Published on LatinoLA: October 19, 2011
"Blue Revolution" is about a small group of Los Angeles Dodger fans that banded together in an effort to remove Frank McCourt as owner of the Dodgers. Ramirez has documented the fan's efforts, as they express their displeasure with Frank McCourt. In the film, there are scenes of protests, discussions of boycotts and interviews with various Dodger fans. What is evident from the film, is the fans passion and love for their beloved team and hatred for the team's current owner.
"Look something had to be done. There were too many Dodger fans that were upset about what Frank McCourt was doing to the team and it seemed like Major League Baseball was in no rush to do something about it. When he dragged the Dodgers into bankruptcy that was the final straw. The fans were pissed and something needed to be done. That's when, Roger, organized the protest," says Ramirez.
The Roger that Ramirez is referring too is Roger Arrieta.
"Roger, has this website called, Mark Cuban Save the Dodgers, and through the website he organized the two protests that took place outside of Dodger Stadium this year," says Ramirez.
On July 9, 2011 and August 27, 2011 a group of Dodger fans protested Frank McCourt's ownership of the team outside Dodger Stadium. So, Ramirez, began documenting the events.
"Something was happening. I went down to the corner of Elysian Park and Sunset, not knowing what to expect. Then I saw all these Dodger fans, with their signs and there was this guy on the bullhorn, who was great, leading the crowd in a chant of McCourt must go!, McCourt must go! At first, I started videotaping because I wanted to have a video that would serve as a time capsule. In all my years of being a Dodger fan, I had never seen a group of Dodger fans protest ownership. Then I started realizing there was a story here," says Ramirez.
Not only was Ramirez behind the camera, but he's part of the story as well. Being a lifetime Dodger fan he wrote letters to Bud Selig, the commissioner of Major League Baseball, requesting that Frank McCourt be removed as owner of the Los Angeles Dodgers.
"Selig, is doing what he has to do, but that doesn't mean the fans can't do their part either. I know there are some Dodger fans who don't agree with the protests and the boycott. That's fine, that's their opinion, but it's not going to stop us from doing what we feel needs to be done. We are protesting Frank McCourt's financial abuse of the team," says Ramirez.

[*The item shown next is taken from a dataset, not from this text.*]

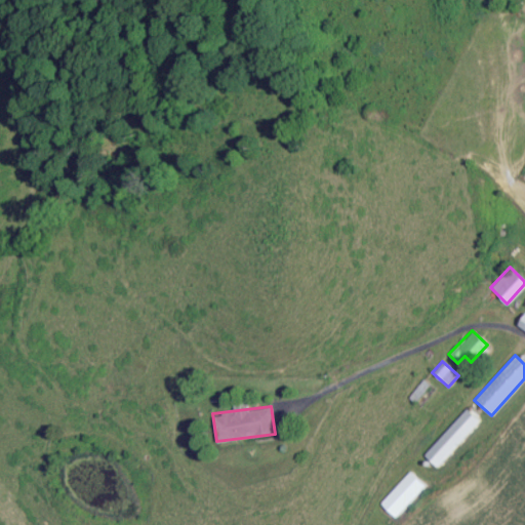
[(479,420),(466,408),(423,454),(438,467),(479,420)]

Ramirez has referred to his film as a Valentine to the Dodger fans. The films is told from the fans perspective by a fan.
"The film was born out of frustration and this sense of helplessness. I kept hearing these stories about what Frank McCourt was doing with the team's money and I just kept saying to myself, who's going to put a stop to this? So when I heard about the protest, I borrowed my friend's camera and just started shooting. I had a vision of what I wanted the film to be when I started filming, but it was until I started editing, that I figured out how to tell that story. Whether you're a Dodger fan or not, if you're just a fan in general, I think you'll be able to relate to the film. "Blue Revolution" is about what it means to be a fan, " says Ramirez.
"Blue Revolution" has just begun it's film festival run and Ramirez is hoping that he will be able to find a venue were the film will be screened and Dodger fans can come together and discuss the film.
"If Frank McCourt wants to see the film, I would love to show it to him. I'll show it to anybody. As a matter of fact I'm sending a copy to Larry King and Frank Sinatra's family. I know they're Dodger fans and they aren't happy about the McCourt situation. Who knows they might help me get the film out there," says Ramirez.
Even though baseball season is coming to an end and Frank McCourt continues to spend the majority of his time in the courts, one thing is clear, the "Blue Revolution" is coming and this grass roots movement is gaining momentum.